さらに「特性要因図」で原因を深掘りした結果、以下3点が主要因として抽出されました。
Step2:対策の立案と選定
QCサークル活動では、対策案を出すだけでなく、「緊急度」「実現性」「効果」など6軸で多角的に評価し、現場でも実行可能かつ効果的な施策を厳選。
その結果、以下の対策を重点的に実施しました。
① 工場見学プログラムの標準化
- 所員ごとの説明ばらつきを防ぐため、共通の見学プログラムを策定
- 既存スタッフへのヒアリング結果も反映し、「現場のリアル」を伝える工夫を実施
② 腰痛予防教育の強化
- 配属前の研修センターにて、腰痛予防プログラムを新設
- 始業前のストレッチ、負担の少ない持ち方、セルフケアなどを徹底指導
③ 作業面フォローの取り組み
- 作業面での不安を軽減するため、既存スタッフから作業の工夫や注意点をヒアリングし、配属前の面談などを通じて新規スタッフに共有。

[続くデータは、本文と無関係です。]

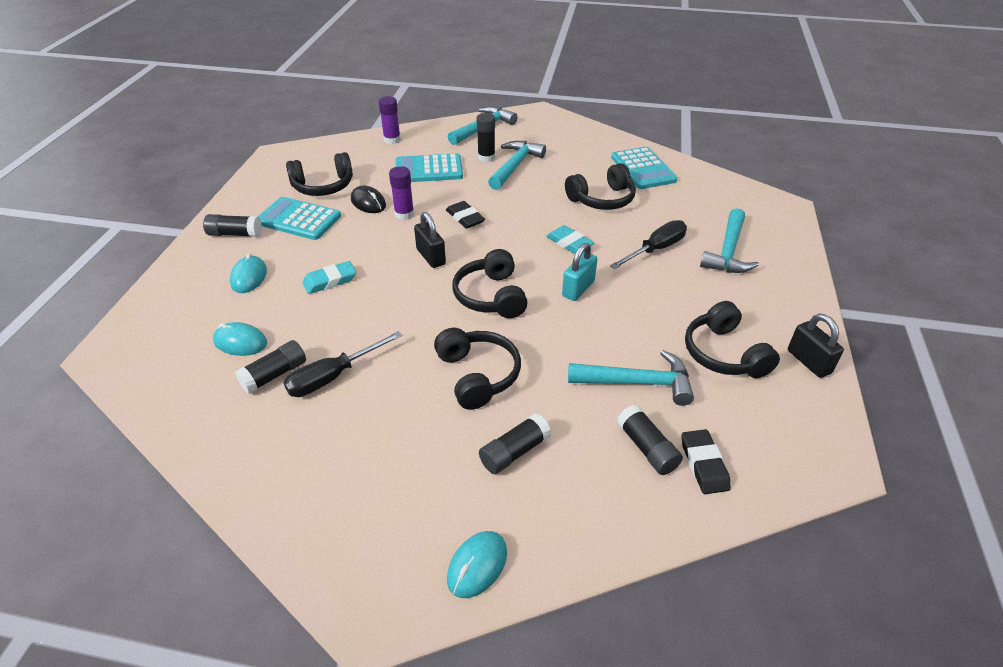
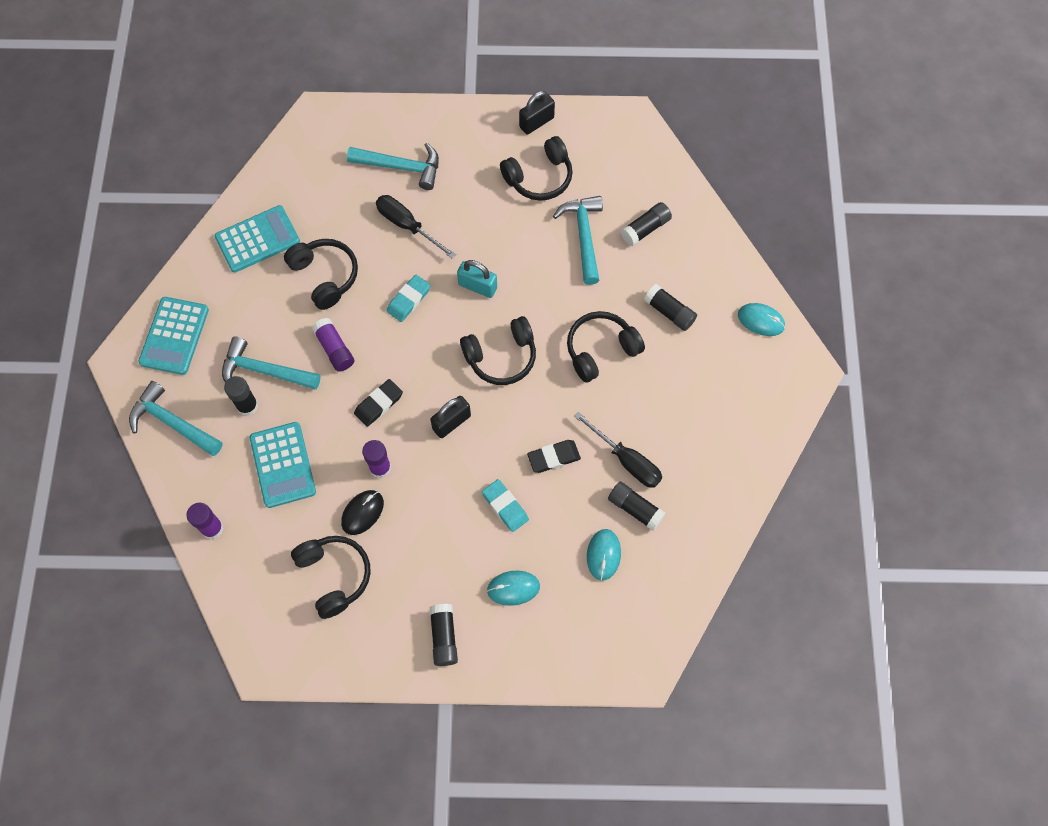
camera: 100 degrees left, 25 degrees up
turquoise calculator [258,197,341,240] -> turquoise calculator moved to [138,297,209,375]
black eraser [682,429,731,494] -> black eraser moved to [527,440,581,473]
none -> purple glue stick [312,318,354,372]

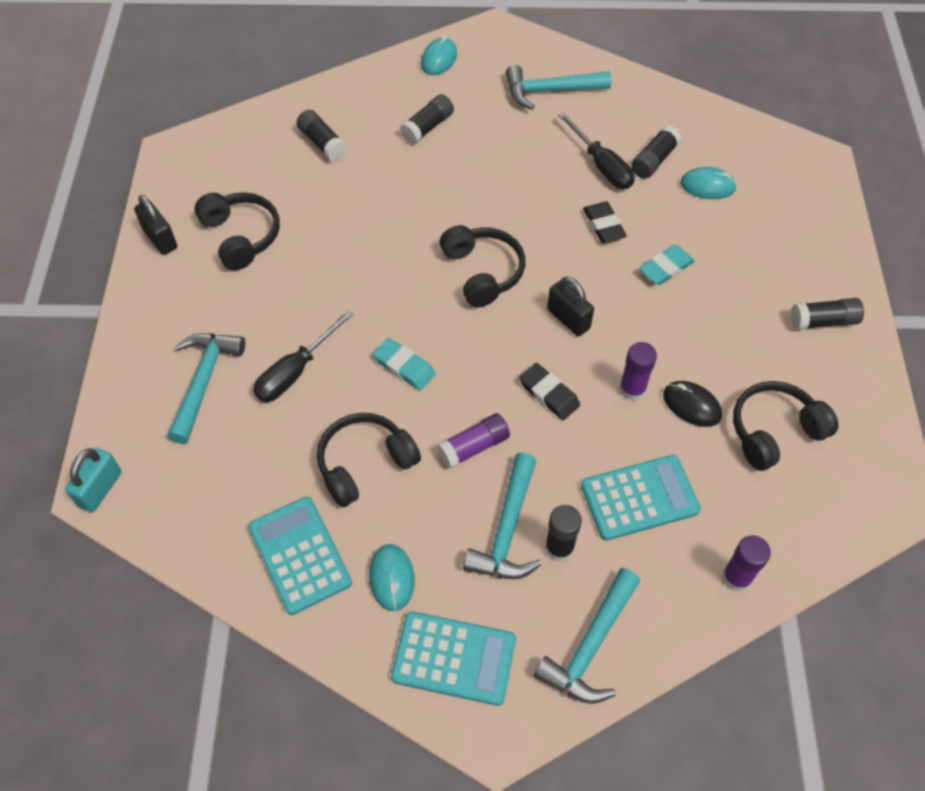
camera: 90 degrees left, 10 degrees down
turquoise padlock [457,260,497,298] -> turquoise padlock moved to [65,448,122,512]
turquoise mouse [487,571,540,606] -> turquoise mouse moved to [369,544,415,611]
turquoise hammer [553,196,603,285] -> turquoise hammer moved to [506,65,612,110]
black headphones [567,311,645,383] -> none
black screwdriver [574,412,662,488] -> black screwdriver turned 105 degrees clockwise [558,112,634,189]

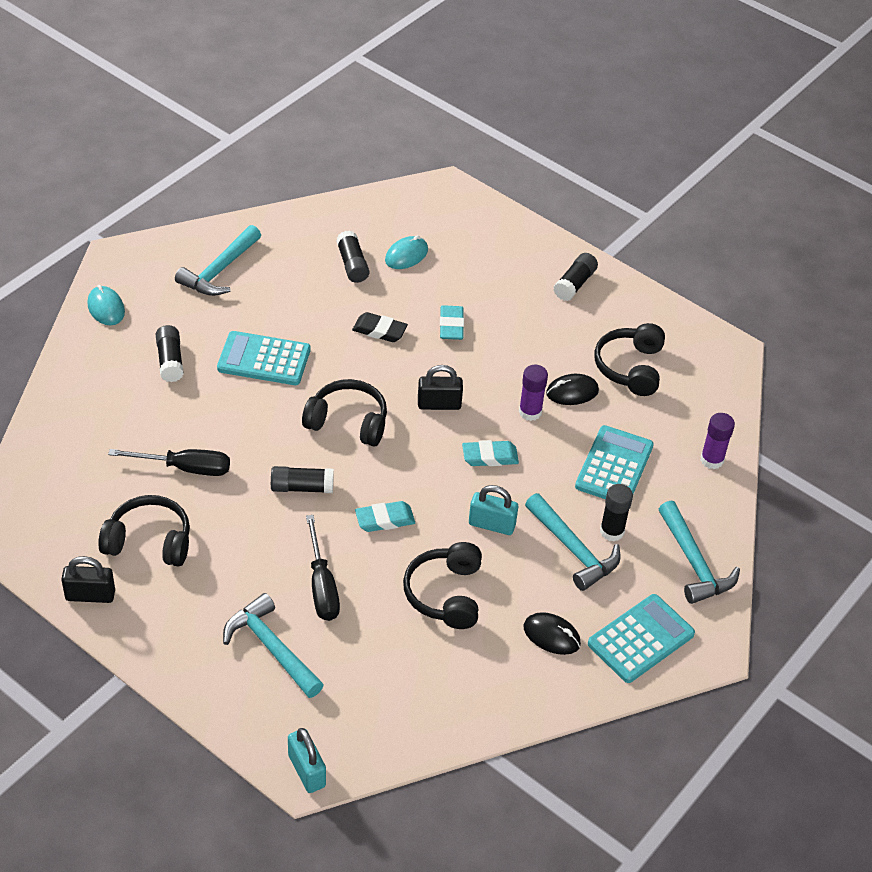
camera: 55 degrees left, 10 degrees down
turquoise calculator [248,496,352,615] -> turquoise calculator moved to [217,331,311,385]
black glue stick [296,110,347,161] -> black glue stick moved to [271,466,334,493]
turquoise mouse [369,544,415,611] -> black mouse [523,612,581,655]
purple glue stick [437,413,510,469] -> turquoise padlock [469,485,518,535]
black eraser [519,363,580,420] -> turquoise eraser [462,440,519,466]
black screwdriver [558,112,634,189] -> black screwdriver moved to [108,449,230,476]

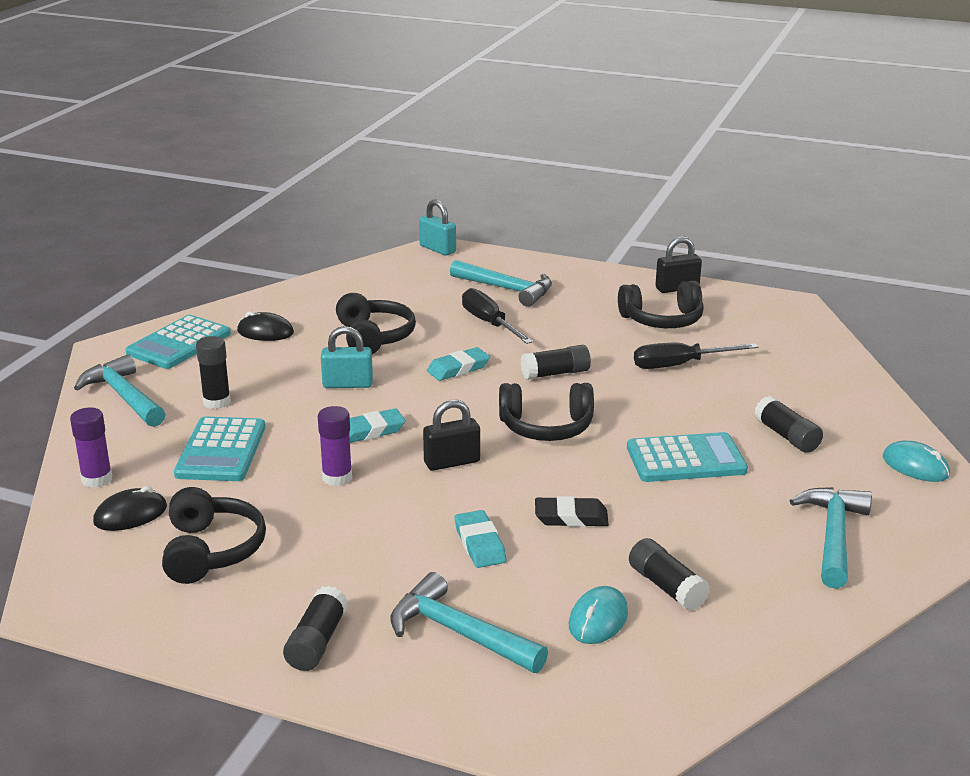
camera: 165 degrees right, 20 degrees down
turquoise hammer [525,493,621,591] -> turquoise hammer moved to [390,572,548,673]
black mouse [546,374,599,405] -> black mouse moved to [93,486,167,531]

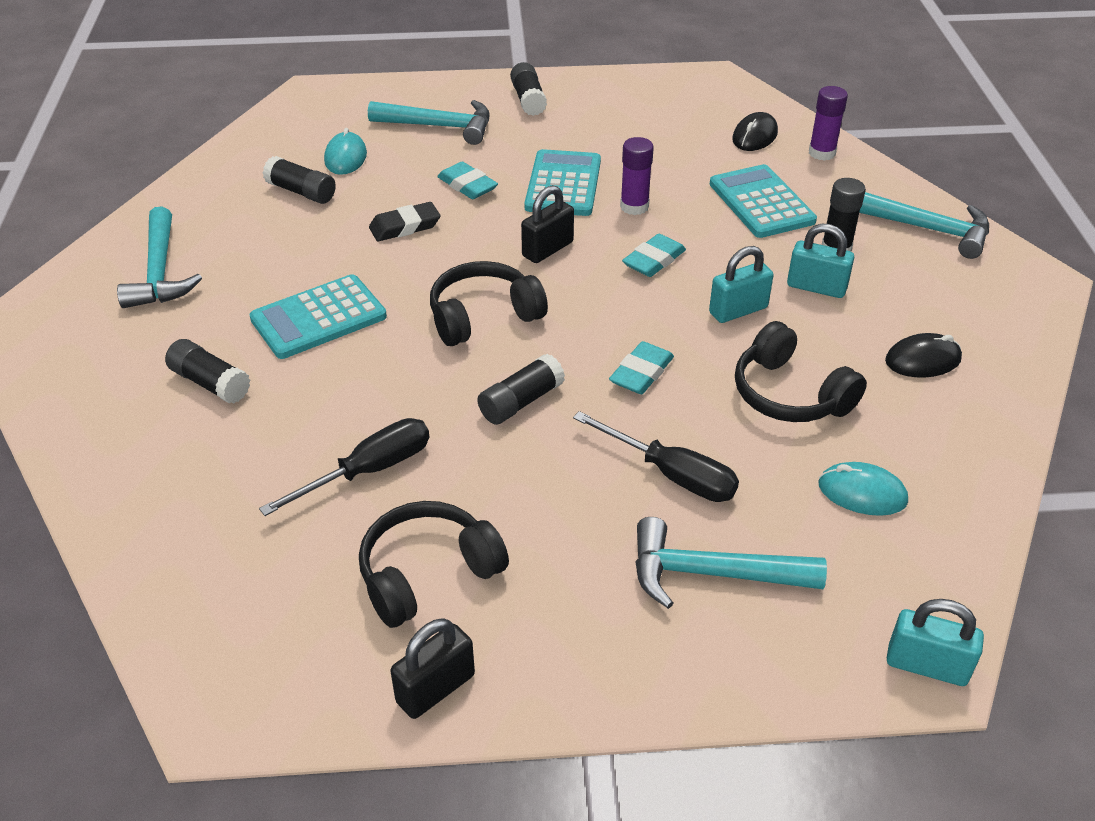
camera: 155 degrees right, 15 degrees up
turquoise calculator [126,315,231,369] -> turquoise calculator moved to [525,149,601,216]
black headphones [162,487,266,584] -> none
turquoise mouse [883,441,950,482] -> turquoise mouse moved to [819,462,908,516]
none -> turquoise padlock [787,224,854,298]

- 立哨や日常の声かけを活用し、悩みやつまずきを早期に察知できるよう意識して対応。
解決・効果
2023年度の早期退職率は17%でしたが、2024年度には13.9%へと改善し、3.1ポイントの改善を達成。
特に、2025年2月〜3月には早期退職率が10%にまで低下し、大幅な改善が見られました。
また定着率の向上は、採用にかかるムダの削減にもつながり、年間で約40万円相当のコスト改善効果が確認されました。
QCサークル活動がもたらした波及効果と成長
活動を通じて、派遣スタッフたちは“与えられた仕事をこなす”存在から、“自ら考え、職場の課題を改善していく主体”へと変化。
QCサークル活動に初めて挑戦するメンバーがほとんどでしたが、定着支援チーム(※)の伴走支援を受けながら、課題発見→原因分析→対策実行→効果検証→標準化のPDCAをやりきる経験を積みました。
現場からは以下のような声が上がっています。
- 「見学の説明が丁寧で、入社後のギャップが少なかった」
- 「研修センターの事前情報があったので、焦らず作業に取り組めた」
- 「このようなアンケートやフィードバックを今後も続けてほしい」
※定着支援チーム:派遣スタッフの職場定着を目的に、面談・教育・フォロー体制の整備を現場と連携して推進する専門チームです。現場密着型の支援を通じて、早期離職の抑制や定着率向上に貢献しています。